Optically probing the detection mechanism in a molybdenum silicide superconducting nanowire single-photon detector

TL;DR

This study investigates the detection mechanism of a molybdenum silicide superconducting nanowire single-photon detector by analyzing its detection probability across various wavelengths and bias currents, revealing nonlinear energy-current relations.

Contribution

It provides the first detailed experimental characterization of the detection mechanism in MoSi SNSPDs, highlighting nonlinear energy-current relations and the influence of Fano fluctuations.

Findings

Detection probability varies nonlinearly with bias current.

Saturated detection efficiency observed across wavelengths.

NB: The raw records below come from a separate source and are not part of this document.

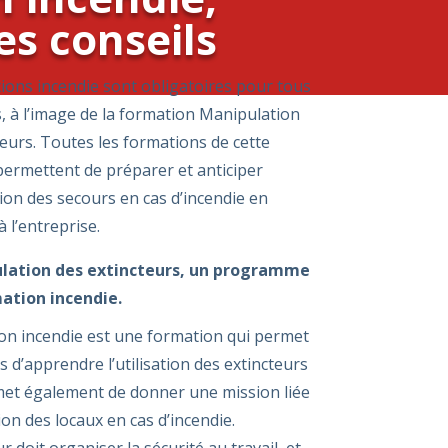
s conseils
ions incendie sont obligatoires pour tous
s, à l’image de la formation Manipulation
teurs. Toutes les formations de cette
permettent de préparer et anticiper
tion des secours en cas d’incendie en
à l’entreprise.
lation des extincteurs, un programme
mation incendie.
on incendie est une formation qui permet
s d’apprendre l’utilisation des extincteurs
met également de donner une mission liée
ion des locaux en cas d’incendie.
 doit organiser la sécurité au travail, et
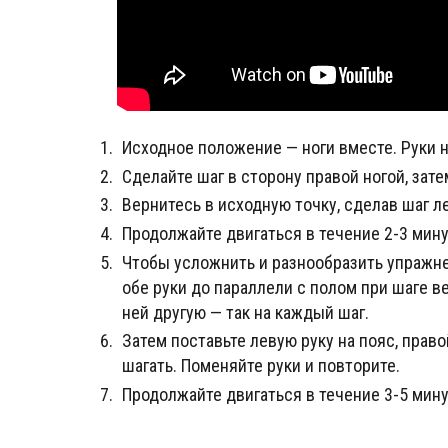
Исходное положение — ноги вместе. Руки н
Сделайте шаг в сторону правой ногой, зате
Вернитесь в исходную точку, сделав шаг ле
Продолжайте двигаться в течение 2-3 мину
Чтобы усложнить и разнообразить упражне
обе руки до параллели с полом при шаге в
ней другую — так на каждый шаг.
Затем поставьте левую руку на пояс, прав
шагать. Поменяйте руки и повторите.
Продолжайте двигаться в течение 3-5 мину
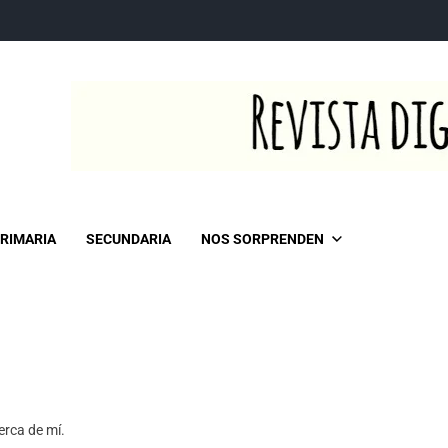
RIMARIA
SECUNDARIA
NOS SORPRENDEN
erca de mí.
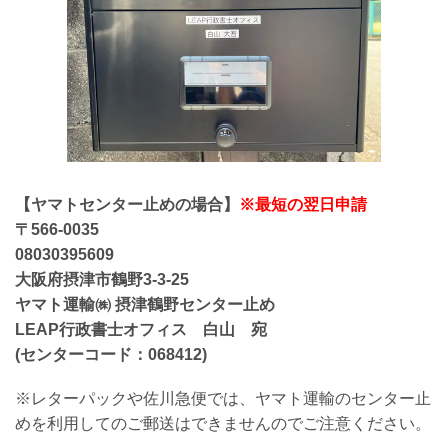
【ヤマトセンター止めの場合】
※最短の翌日申請
〒566-0035
08030395609
大阪府摂津市鶴野3-3-25
ヤマト運輸㈱ 摂津鶴野センター止め
LEAP行政書士オフィス 白山 宛
(センターコード：068412)
※レターパックや佐川急便では、ヤマト運輸のセンター止
めを利用してのご郵送はできませんのでご注意ください。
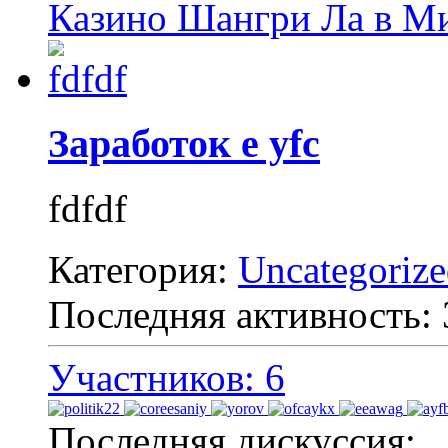
Казино Шангри Ла в М
Заработок e yfc
fdfdf
Категория:
Uncategoriz
Последняя активность:
Участников: 6
Последняя дискуссия:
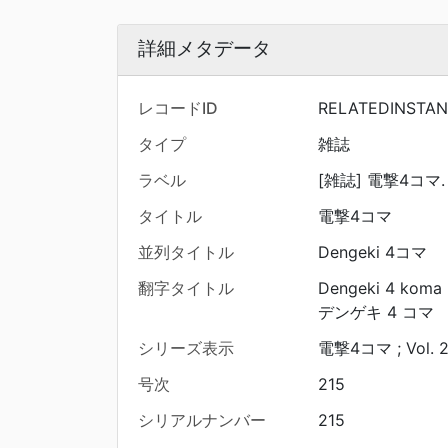
詳細メタデータ
レコードID
RELATEDINSTA
タイプ
雑誌
ラベル
[雑誌] 電撃4コマ. (
タイトル
電撃4コマ
並列タイトル
Dengeki 4コマ
翻字タイトル
Dengeki 4 koma
デンゲキ 4 コマ
シリーズ表示
電撃4コマ ; Vol. 2
号次
215
シリアルナンバー
215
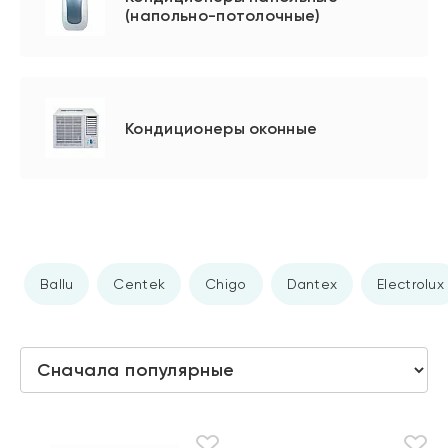
(напольно-потолочные)
Кондиционеры оконные
Ballu
Centek
Chigo
Dantex
Electrolux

Features indicative of Fano fluctuations and position effects.

Abstract

We experimentally investigate the detection mechanism in a meandered molybdenum silicide (MoSi) superconducting nanowire single-photon detector by characterising the detection probability as a function of bias current in the wavelength range of 750 to 2050 nm. Contrary to some previous observations on niobium nitride (NbN) or tungsten silicide (WSi) detectors, we find that the energy-current relation is nonlinear in this range. Furthermore, thanks to the presence of a saturated detection efficiency over the whole range of wavelengths, we precisely quantify the shape of the curves. This allows a detailed study of their features, which are indicative of both Fano fluctuations and position-dependent effects.